Turkish President Erdogan on Sunday announced that Turkish military unit had started to move into Libya. Erdogan said that Turkish troops were moving in with the intention of supporting Libyan Prime Minister Fayez al-Sarraj's internationally-recognised Government of National Accord (GNA).
The decision to move into Libya was approved by the Turkish parliament on Thursday. According to the bill approved by the Parliament, the move was taken to protect Ankara's interests in North Africa and the Mediterranean and also to maintain peace and stability in Libya which has been gripped in violence by the Libyan National Army and other rebel forces.
In an interview with local media, Erdogan said that a Turkish lieutenant general will be leading Turkish troops on the ground and that troops are gradually moving into Libya right now. The GNA requested assistance from Turkey as General Khalifa Haftar's forces continue their assault on Tripoli. General Haftar is backed by Russia, Egypt, the United Arab Emirates and Jordan.
Meanwhile, protests erupted in the Libyan city of Benghazi on Friday after Turkey authorised the deployment of troops to Libya to support the UN-backed government in Tripoli that is battling forces loyal to a rival government seeking to capture the capital.
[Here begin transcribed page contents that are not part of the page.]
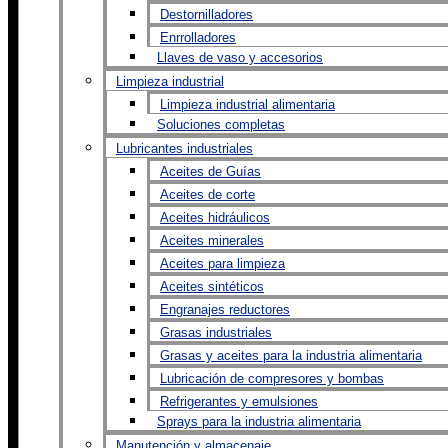
Destornilladores
Enrrolladores
Llaves de vaso y accesorios
Limpieza industrial
Limpieza industrial alimentaria
Soluciones completas
Lubricantes industriales
Aceites de Guías
Aceites de corte
Aceites hidráulicos
Aceites minerales
Aceites para limpieza
Aceites sintéticos
Engranajes reductores
Grasas industriales
Grasas y aceites para la industria alimentaria
Lubricación de compresores y bombas
Refrigerantes y emulsiones
Sprays para la industria alimentaria
Manutención y almacenaje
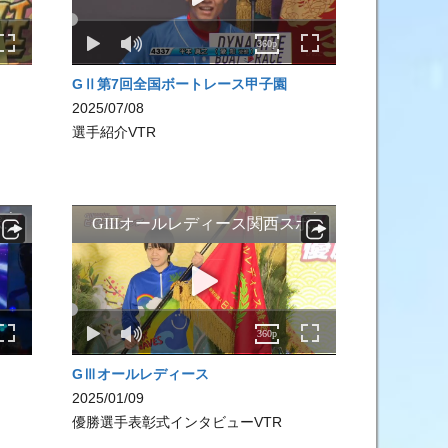
GⅡ第7回全国ボートレース甲子園
2025/07/08
選手紹介VTR
GⅢオールレディース
2025/01/09
優勝選手表彰式インタビューVTR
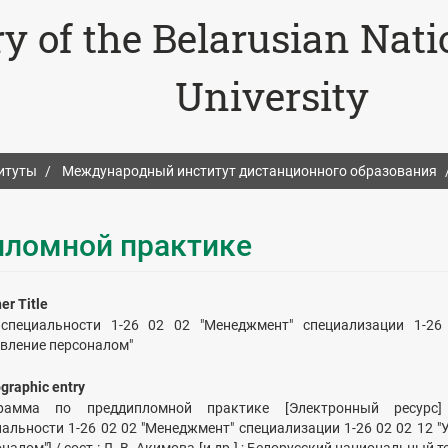
ry of the Belarusian Nat
University
итуты
Международный институт дистанционного образования
пломной практике
er Title
специальности 1-26 02 02 "Менеджмент" специализации 1-26
авление персоналом"
ographic entry
рамма по преддипломной практике [Электронный ресурс
иальности 1-26 02 02 "Менеджмент" специализации 1-26 02 02 12 "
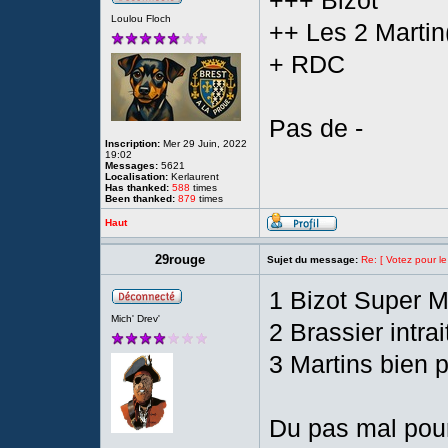
+++ Bizot
Loulou Floch
++ Les 2 Martin
+ RDC
Pas de -
Inscription:
Mer 29 Juin, 2022
19:02
Messages:
5621
Localisation:
Kerlaurent
Has thanked:
588
times
Been thanked:
879
times
Haut
29rouge
Sujet du message:
Re: [ Votez pour le
1 Bizot Super 
Mich' Drev'
2 Brassier intrai
3 Martins bien 
Du pas mal pour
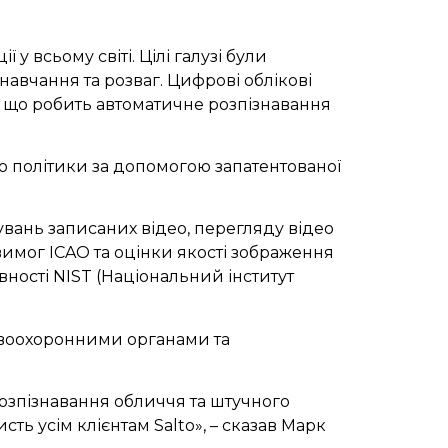
 всьому світі. Цілі галузі були
навчання та розваг. Цифрові облікові
х, що робить автоматичне розпізнавання
ію політики за допомогою запатентованої
увань записаних відео, перегляду відео
вимог ICAO та оцінки якості зображення
ності NIST (Національний інститут
авоохоронними органами та
 розпізнавання обличчя та штучного
ть усім клієнтам Salto», – сказав Марк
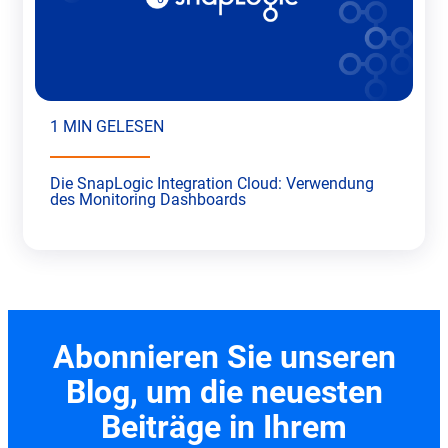
1 MIN GELESEN
Die SnapLogic Integration Cloud: Verwendung
des Monitoring Dashboards
Abonnieren Sie unseren
Blog, um die neuesten
Beiträge in Ihrem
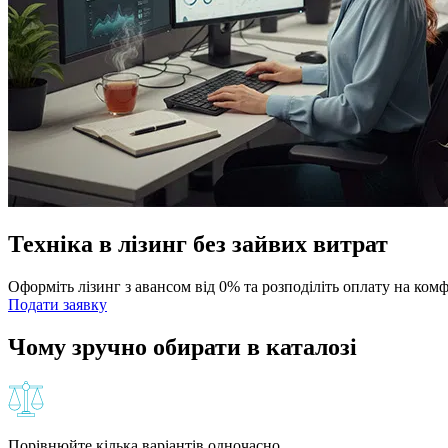
Техніка в лізинг без зайвих витрат
Оформіть лізинг з авансом від 0% та розподіліть оплату на ком
Подати заявку
Чому зручно обирати в каталозі
Порівнюйте кілька варіантів одночасно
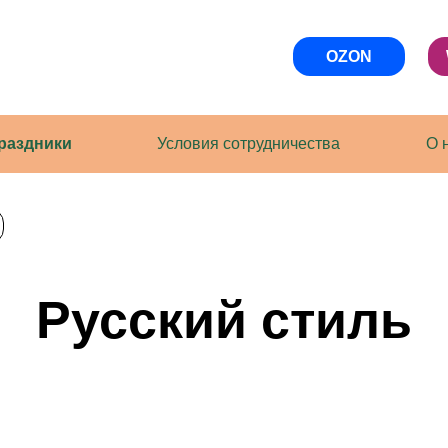
OZON
WILDBERRIE
ки
Условия сотрудничества
О нас
Русский стиль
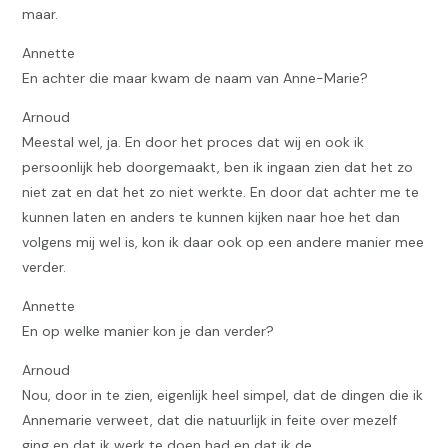
maar.
Annette
En achter die maar kwam de naam van Anne-Marie?
Arnoud
Meestal wel, ja. En door het proces dat wij en ook ik
persoonlijk heb doorgemaakt, ben ik ingaan zien dat het zo
niet zat en dat het zo niet werkte. En door dat achter me te
kunnen laten en anders te kunnen kijken naar hoe het dan
volgens mij wel is, kon ik daar ook op een andere manier mee
verder.
Annette
En op welke manier kon je dan verder?
Arnoud
Nou, door in te zien, eigenlijk heel simpel, dat de dingen die ik
Annemarie verweet, dat die natuurlijk in feite over mezelf
ging en dat ik werk te doen had en dat ik de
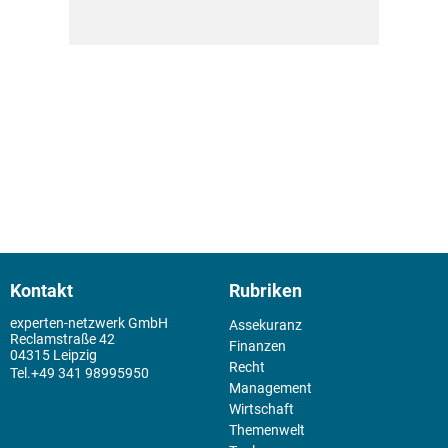
Kontakt
Rubriken
experten-netzwerk GmbH
Assekuranz
Reclamstraße 42
Finanzen
04315 Leipzig
Recht
+49 341 98995950
Management
Wirtschaft
Themenwelt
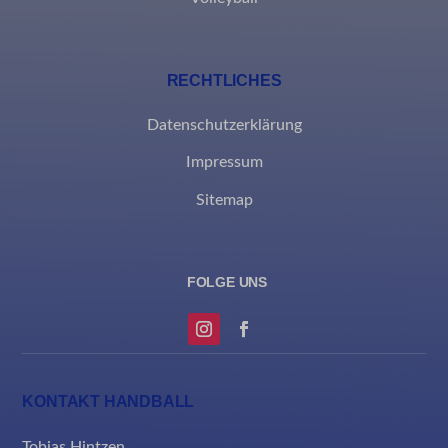
RECHTLICHES
Datenschutzerklärung
Impressum
Sitemap
KONTAKT HANDBALL
Tobias Hintzen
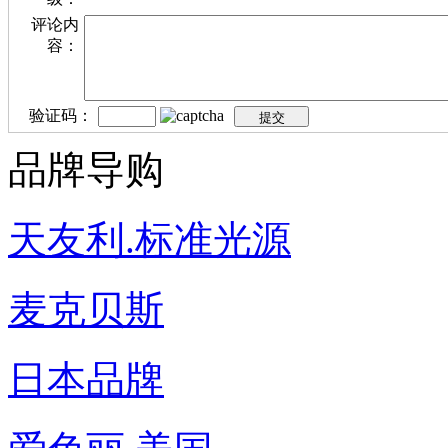
评论内
容：
验证码：
品牌导购
天友利.标准光源
麦克贝斯
日本品牌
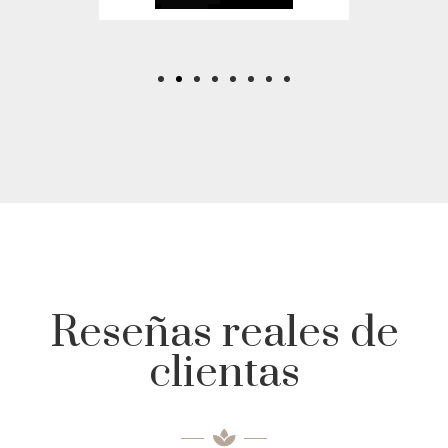
Reseñas reales de
clientas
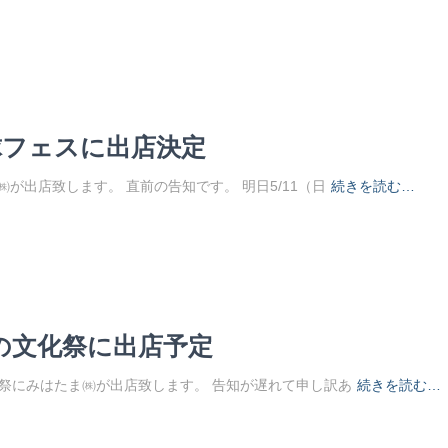
球フェスに出店決定
たま㈱が出店致します。 直前の告知です。 明日5/11（日
続きを読む…
の文化祭に出店予定
ちの文化祭にみはたま㈱が出店致します。 告知が遅れて申し訳あ
続きを読む…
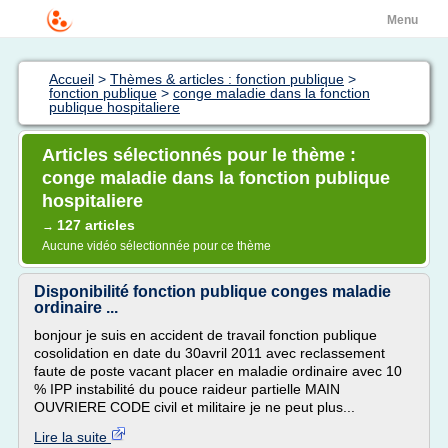
Menu
Accueil
>
Thèmes & articles : fonction publique
>
fonction publique
>
conge maladie dans la fonction
publique hospitaliere
Articles sélectionnés pour le thème :
conge maladie dans la fonction publique
hospitaliere
127 articles
→
Aucune vidéo sélectionnée pour ce thème
Disponibilité fonction publique conges maladie
ordinaire ...
bonjour je suis en accident de travail fonction publique
cosolidation en date du 30avril 2011 avec reclassement
faute de poste vacant placer en maladie ordinaire avec 10
% IPP instabilité du pouce raideur partielle MAIN
OUVRIERE CODE civil et militaire je ne peut plus...
Lire la suite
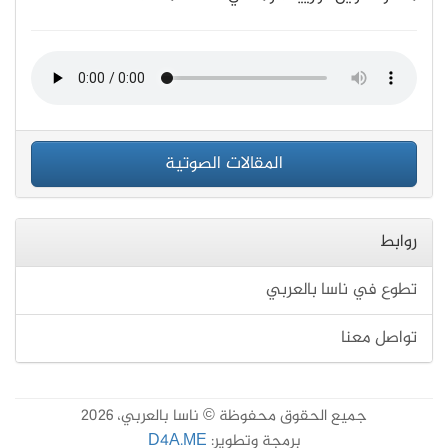
المقالات الصوتية
روابط
تطوع في ناسا بالعربي
تواصل معنا
جميع الحقوق محفوظة © ناسا بالعربي، 2026
برمجة وتطوير:
D4A.ME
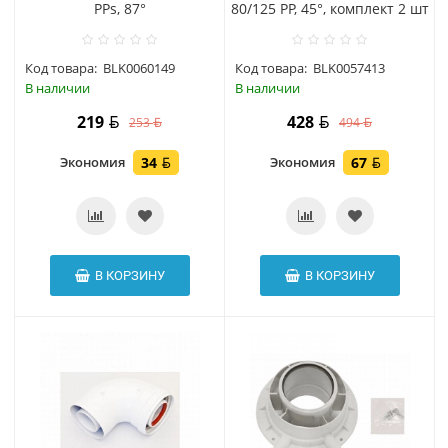
PPs, 87°
80/125 РР, 45°, комплект 2 шт
Код товара:
BLK0060149
Код товара:
BLK0057413
В наличии
В наличии
219
428
253
494
Экономия
34
Экономия
67
В КОРЗИНУ
В КОРЗИНУ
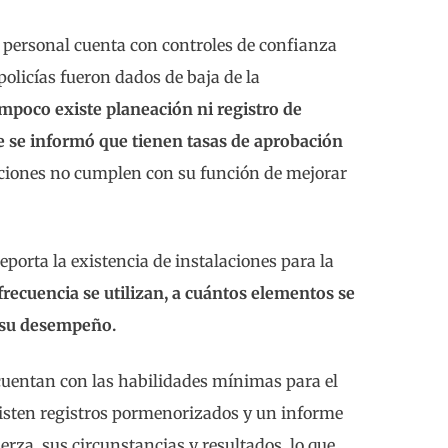
el personal cuenta con controles de confianza
olicías fueron dados de baja de la
poco existe planeación ni registro de
 se informó que tienen tasas de aprobación
uaciones no cumplen con su función de mejorar
eporta la existencia de instalaciones para la
recuencia se utilizan, a cuántos elementos se
a su desempeño.
s cuentan con las habilidades mínimas para el
sten registros pormenorizados y un informe
rza, sus circunstancias y resultados, lo que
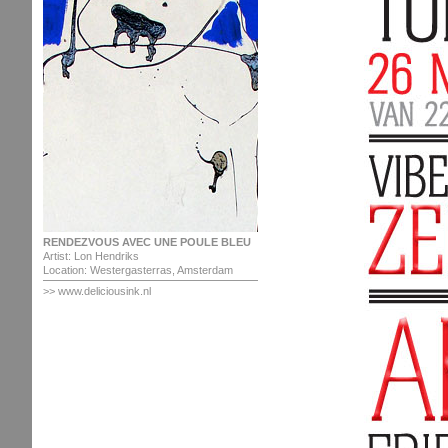
RENDEZVOUS AVEC UNE POULE BLEU
Artist: Lon Hendriks
Location: Westergasterras, Amsterdam
>> www.deliciousink.nl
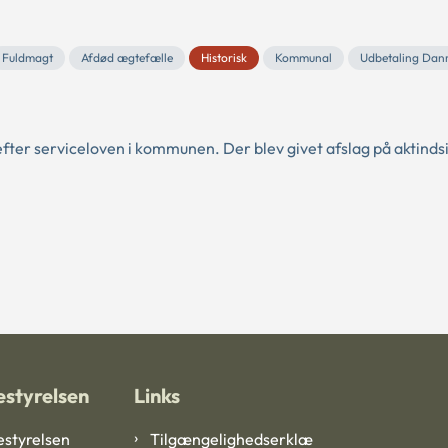
Fuldmagt
Afdød ægtefælle
Historisk
Kommunal
Udbetaling Dan
fter serviceloven i kommunen. Der blev givet afslag på aktindsi
styrelsen
Links
styrelsen
Tilgængelighedserklæ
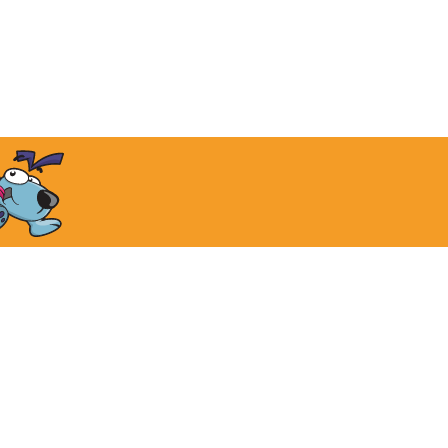
報
お問い合わせ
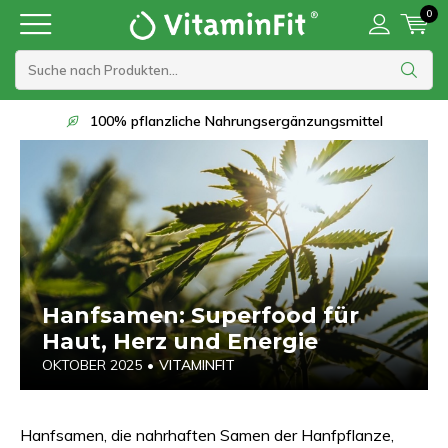
0
Lieferung innerhalb von 1 bis 2 Werktagen
Hanfsamen: Superfood für
Haut, Herz und Energie
OKTOBER 2025
•
VITAMINFIT
Hanfsamen, die nahrhaften Samen der Hanfpflanze,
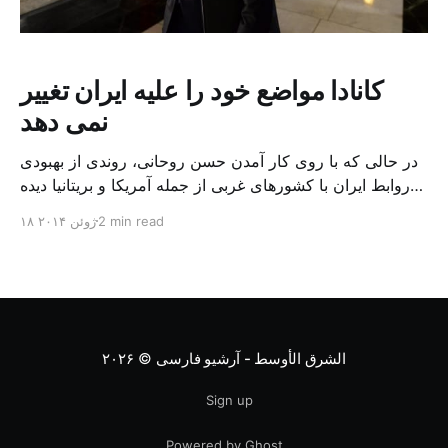
کانادا مواضع خود را علیه ایران تغییر
نمی دهد
در حالی که با روی کار آمدن حسن روحانی، روندی از بهبودی
روابط ایران با کشورهای غربی از جمله آمریکا و بریتانیا دیده
می شود، کانادا اعلام کرده است که موضع خود را نسبت به
2 min read
۱۸ ژوئن ۲۰۱۴
ایران تغییر نمی دهد. کانادا اعلام کرده است که همگام با هم
پیمان خود برای بهبود روابط با ایران قدم […]
الشرق الأوسط - آرشیو فارسی
© ۲۰۲۶
Sign up
Powered by Ghost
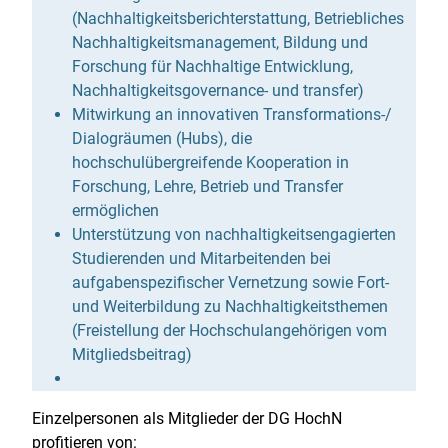
(Nachhaltigkeitsberichterstattung, Betriebliches
Nachhaltigkeitsmanagement, Bildung und
Forschung für Nachhaltige Entwicklung,
Nachhaltigkeitsgovernance- und transfer)
Mitwirkung an innovativen Transformations-/
Dialogräumen (Hubs), die
hochschulübergreifende Kooperation in
Forschung, Lehre, Betrieb und Transfer
ermöglichen
Unterstützung von nachhaltigkeitsengagierten
Studierenden und Mitarbeitenden bei
aufgabenspezifischer Vernetzung sowie Fort-
und Weiterbildung zu Nachhaltigkeitsthemen
(Freistellung der Hochschulangehörigen vom
Mitgliedsbeitrag)
Einzelpersonen als Mitglieder der DG HochN
profitieren von:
Turkish lawmakers voted 325-184 at an emergency session in favour of a one-year mandate allowing the government to dispatch troops amid concerns that Turkish forces could aggravate the conflict in Libya and destabilise the region.
The Tripoli-based government of Sarraj has faced an offensive by the rival regime in the east and forces loyal to commander General Khalifa Haftar. The fighting has threatened to plunge Libya into violent chaos rivalling the 2011 conflict that ousted and killed longtime dictator Moammar Gadhafi. In Benghazi, demonstrators expressed their anger at what they labelled a "Turkish invasion" of their country and chanted slogans in support of Haftar's regime.